Excerpted data
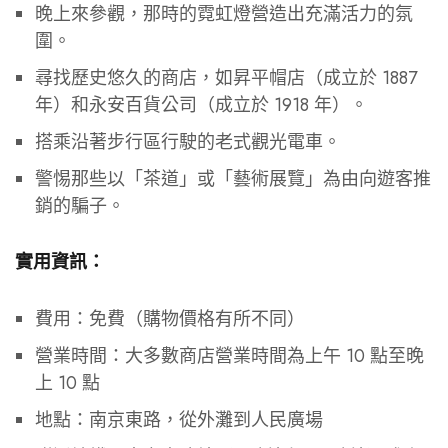
晚上來參觀，那時的霓虹燈營造出充滿活力的氛
圍。
尋找歷史悠久的商店，如昇平帽店（成立於 1887
年）和永安百貨公司（成立於 1918 年）。
搭乘沿著步行區行駛的老式觀光電車。
警惕那些以「茶道」或「藝術展覽」為由向遊客推
銷的騙子。
實用資訊：
費用：免費（購物價格有所不同）
營業時間：大多數商店營業時間為上午 10 點至晚
上 10 點
地點：南京東路，從外灘到人民廣場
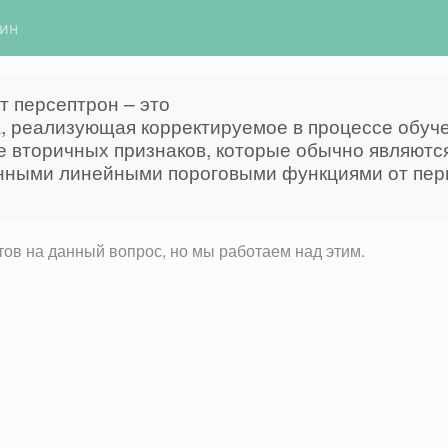
гин
т персептрон – это
, реализующая корректируемое в процессе обуч
 вторичных признаков, которые обычно являютс
нными линейными пороговыми функциями от пер
етов на данный вопрос, но мы работаем над этим.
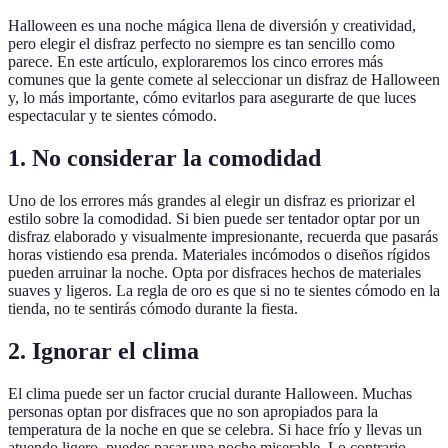
Halloween es una noche mágica llena de diversión y creatividad,
pero elegir el disfraz perfecto no siempre es tan sencillo como
parece. En este artículo, exploraremos los cinco errores más
comunes que la gente comete al seleccionar un disfraz de Halloween
y, lo más importante, cómo evitarlos para asegurarte de que luces
espectacular y te sientes cómodo.
1. No considerar la comodidad
Uno de los errores más grandes al elegir un disfraz es priorizar el
estilo sobre la comodidad. Si bien puede ser tentador optar por un
disfraz elaborado y visualmente impresionante, recuerda que pasarás
horas vistiendo esa prenda. Materiales incómodos o diseños rígidos
pueden arruinar la noche. Opta por disfraces hechos de materiales
suaves y ligeros. La regla de oro es que si no te sientes cómodo en la
tienda, no te sentirás cómodo durante la fiesta.
2. Ignorar el clima
El clima puede ser un factor crucial durante Halloween. Muchas
personas optan por disfraces que no son apropiados para la
temperatura de la noche en que se celebra. Si hace frío y llevas un
atuendo ligero, puedes pasar una noche miserable. Lo contrario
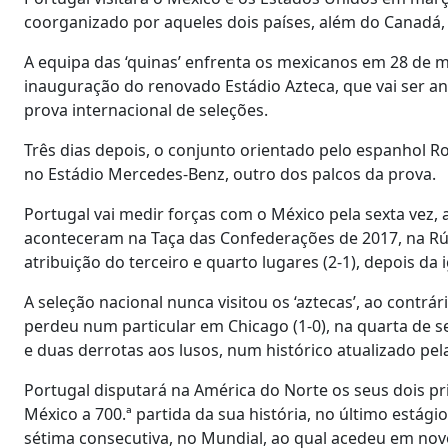
coorganizado por aqueles dois países, além do Canadá,
A equipa das ‘quinas’ enfrenta os mexicanos em 28 de 
inauguração do renovado Estádio Azteca, que vai ser anf
prova internacional de seleções.
Três dias depois, o conjunto orientado pelo espanhol 
no Estádio Mercedes-Benz, outro dos palcos da prova.
Portugal vai medir forças com o México pela sexta vez, 
aconteceram na Taça das Confederações de 2017, na Rús
atribuição do terceiro e quarto lugares (2-1), depois da
A seleção nacional nunca visitou os ‘aztecas’, ao contr
perdeu num particular em Chicago (1-0), na quarta de s
e duas derrotas aos lusos, num histórico atualizado pel
Portugal disputará na América do Norte os seus dois pr
México a 700.ª partida da sua história, no último estág
sétima consecutiva, no Mundial, ao qual acedeu em nov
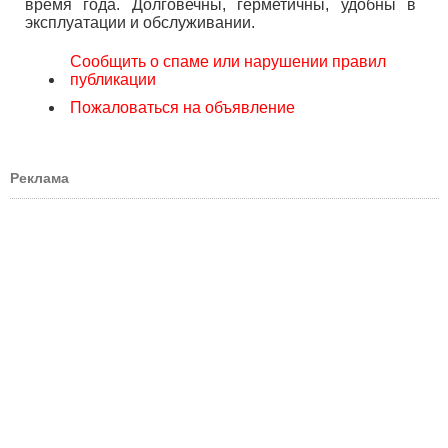
время года. Долговечны, герметичны, удобны в
эксплуатации и обслуживании.
Сообщить о спаме или нарушении правил
публикации
Пожаловаться на объявление
Реклама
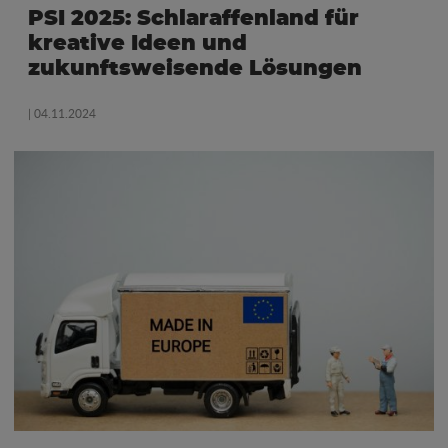
PSI 2025: Schlaraffenland für
kreative Ideen und
zukunftsweisende Lösungen
| 04.11.2024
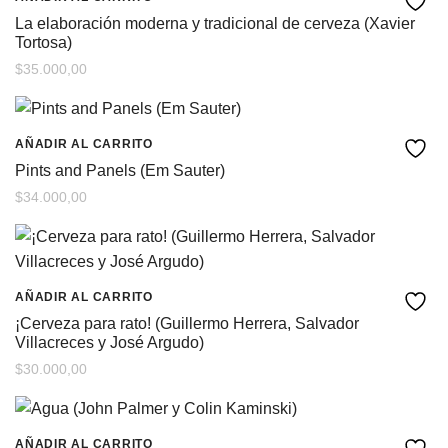
La elaboración moderna y tradicional de cerveza (Xavier
Tortosa)
$
35.000,00
AÑADIR AL CARRITO
Pints and Panels (Em Sauter)
$
34.000,00
AÑADIR AL CARRITO
¡Cerveza para rato! (Guillermo Herrera, Salvador
Villacreces y José Argudo)
$
30.000,00
AÑADIR AL CARRITO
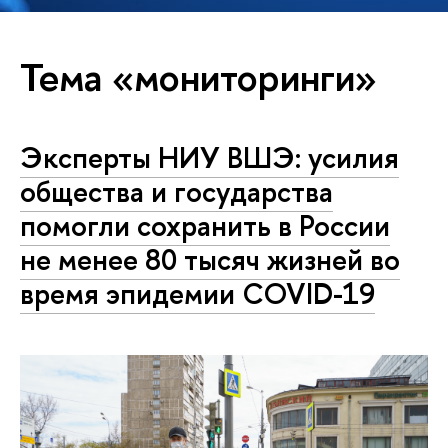
Тема «мониторинги»
Эксперты НИУ ВШЭ: усилия
общества и государства
помогли сохранить в России
не менее 80 тысяч жизней во
время эпидемии COVID-19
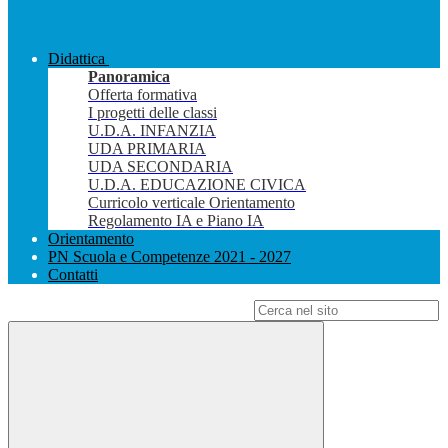
Didattica
Panoramica
Offerta formativa
I progetti delle classi
U.D.A. INFANZIA
UDA PRIMARIA
UDA SECONDARIA
U.D.A. EDUCAZIONE CIVICA
Curricolo verticale Orientamento
Regolamento IA e Piano IA
Orientamento
PN Scuola e Competenze 2021 - 2027
Contatti
Campo di ricerca per le pagine del sito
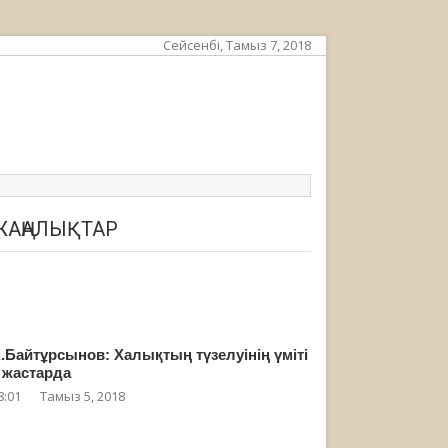
Сейсенбі, Тамыз 7, 2018
ЖАҢАЛЫҚТАР
.Байтұрсынов: Халықтың түзелуінің үміті
 жастарда
8:01
Тамыз 5, 2018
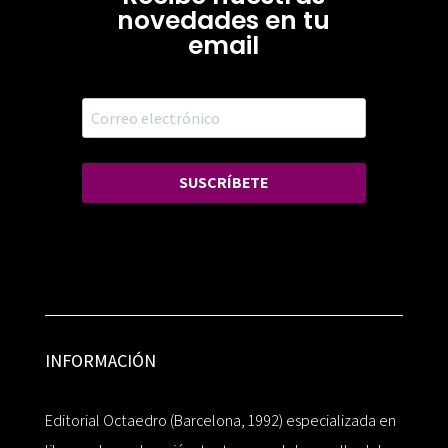
novedades en tu
email
SUSCRÍBETE
INFORMACIÓN
Editorial Octaedro (Barcelona, 1992) especializada en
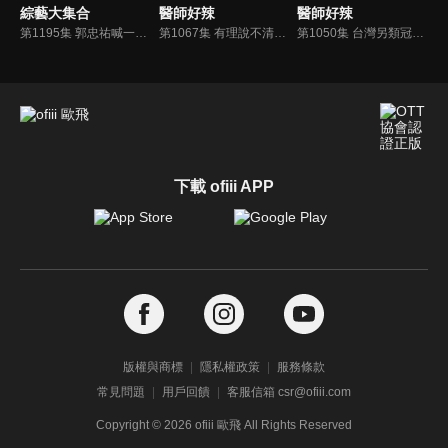
綜藝大集合
醫師好辣
醫師好辣
第1195集 郭忠祐喊一群不正經的！籃籃回擊郭忠祐？只有賴慧如最認真玩(只有我一個人默默付出) 阿翔示範什麼叫蹭蹭王！？安汝：Rock很可以~白菜暈爛游書庭產生感情！？(台南永康)
第1067集 有理說不清，這些狀況我也不願意？！
第1050集 台灣另類冠軍，這些問題破紀錄？！
下載 ofiii APP
版權與商標
隱私權政策
服務條款
常見問題
用戶回饋
客服信箱 csr@ofiii.com
Copyright ©
2026
ofiii 歐飛 All Rights Reserved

What you will do
List each line of the material above that contains the word "para".

Solution for this exercise
y, lo más importante, cómo evitarlos para asegurarte de que luces
personas optan por disfraces que no son apropiados para la
¡Cerveza para rato! (Guillermo Herrera, Salvador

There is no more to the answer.